◆ PROBLEM 1 ◆
In the blog post on learning Clifford algebra, what presentation style does the video by "sudgylacmoe" use?
◆ PROBLEM 2 ◆
Go on with the blog post on learning Clifford algebra, starting right after its last sentence.

◆ PASSAGE FOR REVIEW ◆
Learning Some Geometric/Clifford Algebra

Clifford algebra isn’t so scary
math
Author

Scott H. Hawley

Published

October 15, 2021

“…for geometry, you know, is the gate of science, and the gate is so low and small that one can only enter it as a little child.”
– William K. Clifford

Motivations

  1. The recent paper, “Lightweight Convolutional Neural Networks By Hypercomplex Parameterization”. i.e, the potential for interesting (multichannel audio) signal processing applications of deep learning + hypercomplex numbers.
  2. The fact that, even as theoretical physicist (of classical field theory), I never learned enough about particle physics / QFT because I hated Dirac spinors, Pauli matrices, quaternions, and such. Thus this is an attempt to finally overcome my ignorance and aversion to an important and useful area of mathematics/physics!

References I’m finding to be helpful

  • The following video by “sudgylacmoe” using the “manim” presentation style developed by 3blue1brown. Watch this!
  • Another video: historical perspective: “The Vector Algebra War” (Oh, and there’s a paper from IEEE Access to go with it):

Other resources I have yet to read

Summary of My Thoughts So Far

  1. Why didn’t anybody teach me this stuff before??? It makes so many things in physics make more sense.
  2. Cross products are like the Easter Bunny. Quaternions are like the Bohr Atom. Should we still teach young people these concepts? If the people in other communities are still using stone tools, should students be deprived of learning to work with bronze or iron?

Data items:
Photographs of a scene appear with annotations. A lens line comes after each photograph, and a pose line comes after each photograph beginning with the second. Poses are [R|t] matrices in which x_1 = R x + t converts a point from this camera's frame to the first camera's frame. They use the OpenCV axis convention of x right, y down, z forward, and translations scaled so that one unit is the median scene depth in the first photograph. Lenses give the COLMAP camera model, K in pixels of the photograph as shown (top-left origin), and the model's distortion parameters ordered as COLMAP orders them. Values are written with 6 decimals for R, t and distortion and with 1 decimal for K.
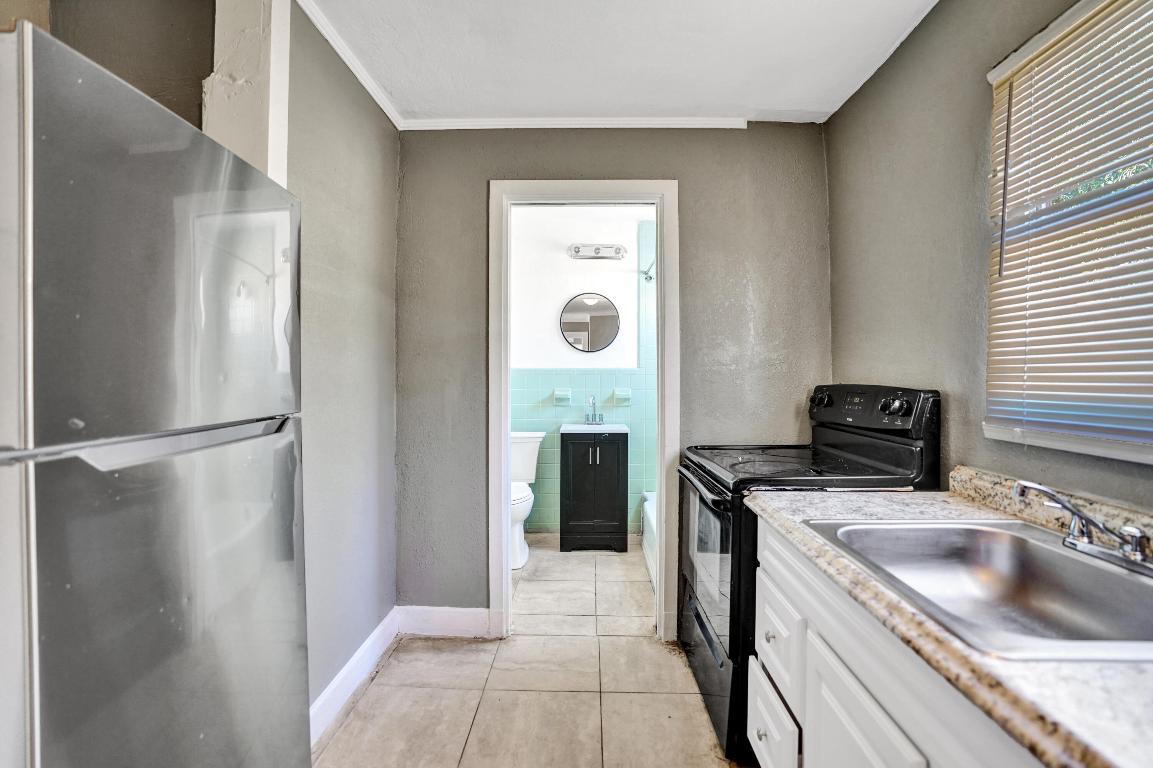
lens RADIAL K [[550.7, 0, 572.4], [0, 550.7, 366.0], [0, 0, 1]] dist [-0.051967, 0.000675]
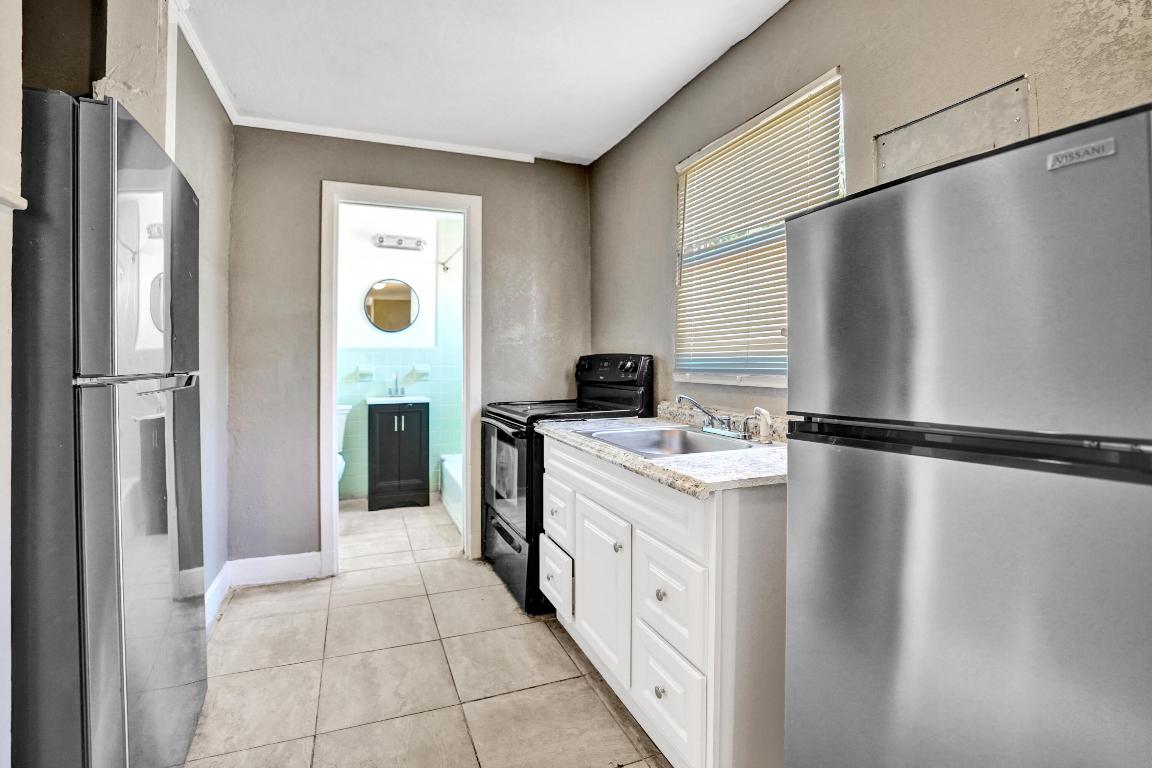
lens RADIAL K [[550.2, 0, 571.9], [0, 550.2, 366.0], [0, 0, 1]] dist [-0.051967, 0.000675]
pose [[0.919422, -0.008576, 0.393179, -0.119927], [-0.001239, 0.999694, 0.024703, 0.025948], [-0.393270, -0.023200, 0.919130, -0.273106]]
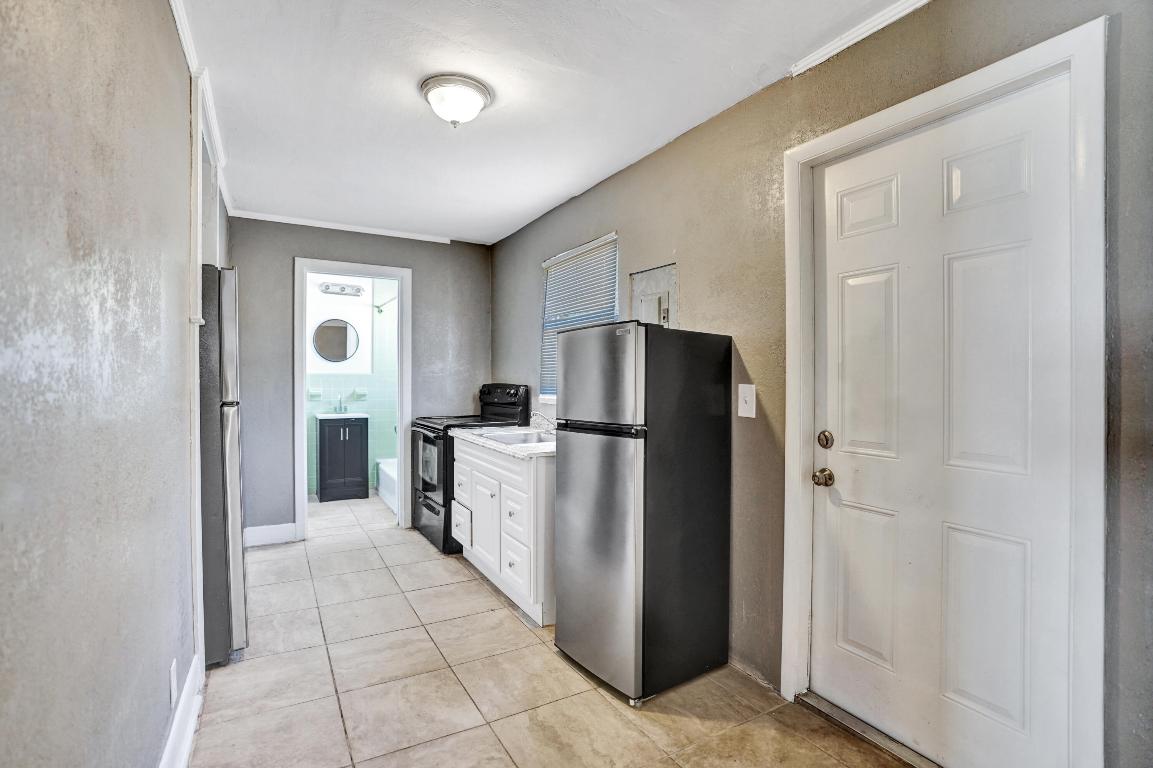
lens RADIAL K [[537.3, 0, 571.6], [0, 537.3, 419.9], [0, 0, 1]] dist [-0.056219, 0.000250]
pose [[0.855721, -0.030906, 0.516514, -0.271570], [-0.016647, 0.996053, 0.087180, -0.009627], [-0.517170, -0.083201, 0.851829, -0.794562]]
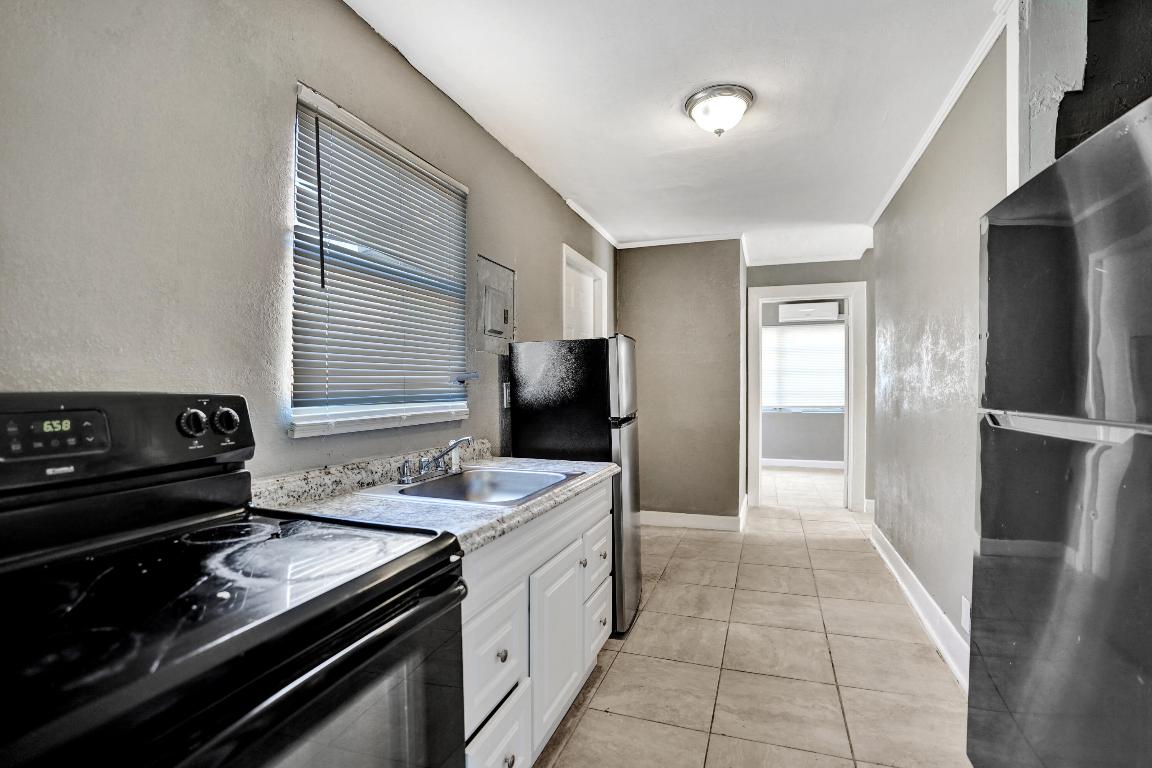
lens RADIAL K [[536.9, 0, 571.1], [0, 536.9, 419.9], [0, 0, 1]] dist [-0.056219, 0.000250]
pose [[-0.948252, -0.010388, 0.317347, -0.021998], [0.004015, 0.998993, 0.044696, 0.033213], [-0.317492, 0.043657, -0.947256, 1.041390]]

◆ EXERCISE OUTPUT 1 ◆
The "manim" presentation style developed by 3blue1brown.

◆ EXERCISE OUTPUT 2 ◆
  3. Cross products are neither necessary for introductory physics instruction nor easier than outer/exterior/wedge products. In 3D, the two are isomorphic, so why not teach the one that’s actually more useful? When we encounter cross products in physics it is always the rotating-area aspect that’s relevant, not the pseudovector aspect (see #2 above).
  4. There’s nothing inherently “quantum mechanical” about Pauli matrices & Dirac spinors, or quaternions. Rather they are just manifestations of the geometry of 3D space! Futhermore, the fact that Pauli matrices are typically taught in such a unmotivated,/“here memorize these” kind of way is anathema — or perhaps you benefited from the “Interlude: now let’s inject a bunch of Group Theory” approach — whereas with the GA approach they arise naturally.
  5. It’s not yet clear to me how bivectors are to be represented in (computational) linear algebra: square, antisymmetric matrices, perhaps?
  6. The relation between complex numbers and GA in 2D is cool but there are parts that can be a bit tricky conceptually. I think the reason is that (apart from GA) one typically deals with either complex numbers or 2d vectors (/phasors), and the question of multiplying a 2d vector by a complex number doesn’t really come up – the tricky bit being is that in GA, the pseudoscalar anti-commutes with vectors, whereas one normally thinks of \(i\) as being an ordinary scalar that should commute.
  7. Notation choices: I’m a bit confused when in 2D is that “\(I\)” is not the identity operator, rather it is a pseudoscalar/bivector that’s akin to “\(i\)” (see point #6 above). But I’m getting used to it. Other choices such as \(i\) and \(j\) (in EE) are similarly…interesting. Also noticing that the Brits seem to prefer \(\sigma_i\) for basis vectors whereas I was raised on \(\hat{e}_i\). I’m working on a dynamic “choose your own notation” interactive version of the materials I’m writing up, so that notation won’t be a sticking point for anyone, they can just choose what they prefer.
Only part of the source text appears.